With long, dark-brown hair and a trimmed moustache, Max Lawton looks a bit like a cowboy. In fact, he’s a translator. Well, maybe he’s a cowboy-translator. Riding out into the ruggedest terrains of foreign literature, he tracks down the unruliest texts, then drags them, snorting and kicking, into the English language.
Lawton, 30, has become the definitive English voice of Vladimir Sorokin, possibly the most eminent and almost certainly the most notorious living Russian writer. An example: Sorokin’s near-unsummarisable novel Blue Lard, published in 1999, includes a time-travelling religious sect known as the “Earth Fuckers”, and an intense, explicit sex scene between Khrushchev and Stalin. Shredded copies were ceremonially thrown into a giant papier-mâché toilet by a pro-Kremlin youth group outside Moscow’s Bolshoi Theatre.
“I owe everything to this book,” Lawton writes in the “Extroduction” to his translation of Blue Lard, the first in English, which was published in February. He first encountered it in French as a high-schooler in Wisconsin. (Lawton is American, but lived in Brussels with a French nanny for the first three years of his life.) After studying Russian at Columbia University, he was pondering what to do with his life, and thought: “Well, no one’s translated Blue Lard. I’ll give that a shot.” He got hold of Sorokin’s email and sent him a 100-page sample translation, and their relationship grew from there. Lawton is now in the middle of translating more than a dozen of Sorokin’s books.

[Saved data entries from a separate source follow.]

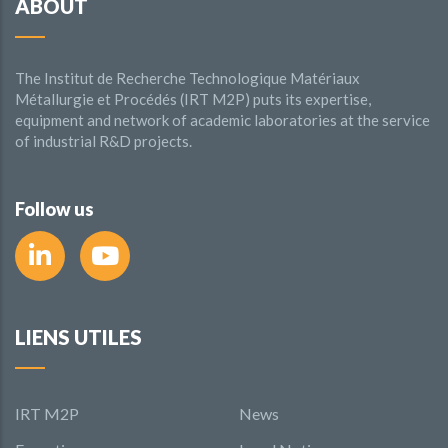
ABOUT
The Institut de Recherche Technologique Matériaux
Métallurgie et Procédés (IRT M2P) puts its expertise,
equipment and network of academic laboratories at the service
of industrial R&D projects.
Follow us
LIENS UTILES
IRT M2P
News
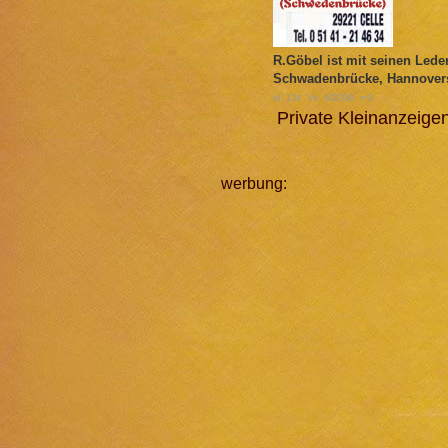
R.Göbel ist mit seinen Leder
Schwadenbrücke, Hannovers
id: 134 Vs: 642388 r=0
Private Kleinanzeig
werbung:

This is no small task. Blue Lard features a futuristic Russo-Chinese dialect, and clones of Russian writers—Tolstoy and so on—who churn out unsettling pastiches of the original. Lawton referenced old, stale English translations of Russian classics to get across the off-ness of these clone texts to an anglophone reader. “People misunderstand translation as being about understanding obscure words or something,” he says, when it’s actually “about being able to render a style”. With English, there are a lot of styles to work with. The last section of Blue Lard includes a particularly Russian kind of dialogue with “a lot of declarative sentences”. A literal English rendering would appear “flat”, so Lawton gave it a “mid-Atlantic key, because the dialogue in old Hollywood movies is very stilted as well.”

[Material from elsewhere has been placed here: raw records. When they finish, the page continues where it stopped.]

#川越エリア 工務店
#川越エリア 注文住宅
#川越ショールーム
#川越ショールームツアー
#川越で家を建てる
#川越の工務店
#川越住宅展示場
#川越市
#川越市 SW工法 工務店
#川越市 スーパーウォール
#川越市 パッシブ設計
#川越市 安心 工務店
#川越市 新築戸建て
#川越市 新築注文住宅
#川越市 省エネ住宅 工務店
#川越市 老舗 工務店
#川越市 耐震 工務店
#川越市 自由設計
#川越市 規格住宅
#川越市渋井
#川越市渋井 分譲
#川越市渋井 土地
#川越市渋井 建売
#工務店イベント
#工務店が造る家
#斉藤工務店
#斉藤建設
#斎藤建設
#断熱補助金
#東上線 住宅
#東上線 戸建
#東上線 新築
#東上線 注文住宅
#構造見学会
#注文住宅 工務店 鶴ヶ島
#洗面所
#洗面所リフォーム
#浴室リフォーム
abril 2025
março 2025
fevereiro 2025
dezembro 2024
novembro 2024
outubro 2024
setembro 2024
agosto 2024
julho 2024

As well as being Sorokin’s translator, Lawton was his chaperone during an American book tour in October 2022, during which they “got into all sorts of funny jams.” Sorokin, who has lived in Berlin since being caught there when Russia invaded Ukraine, couldn’t figure out how to get service on his German phone. One day, Lawton was at the dentist in New Jersey, and had to remotely call Sorokin an Uber in New York, getting the driver—“this enormous dude” with jewellery-encrusted teeth—to walk around the block calling out, “Vladiiimir, Vladiiimir”. Vladimir’s own appraisal of the situation? “Pure cinema, Max. American cinematic country.” The pair also went out to dinner with Bret Easton Ellis in LA, where Sorokin—who speaks English “pretty well”, but very slowly—would occasionally pipe up with obscure details from Ellis’s novel Glamorama: “Bret, you remember, by the Time Warner building, three Maseratis, four Aston Martins, and two G-Wagons?” “Ooh, you’re right. Yes I do, Vladimir.”
Lawton lives in LA himself, where he writes his own fiction—a few short stories have been published; novels are in the pipeline—and plays in heavy metal bands. (He’s starting one with Pussy Riot’s Nadya Tolokonnikova, who Sorokin introduced him to.) As well as Russian and French, he knows Turkish, German, Spanish and Italian, and is working on a couple of translations so complex and esoteric that Blue Lard will look like “a walk in the park”. He is not unduly worried about competition from machine learning. “My work is untouchable to AI,” he says.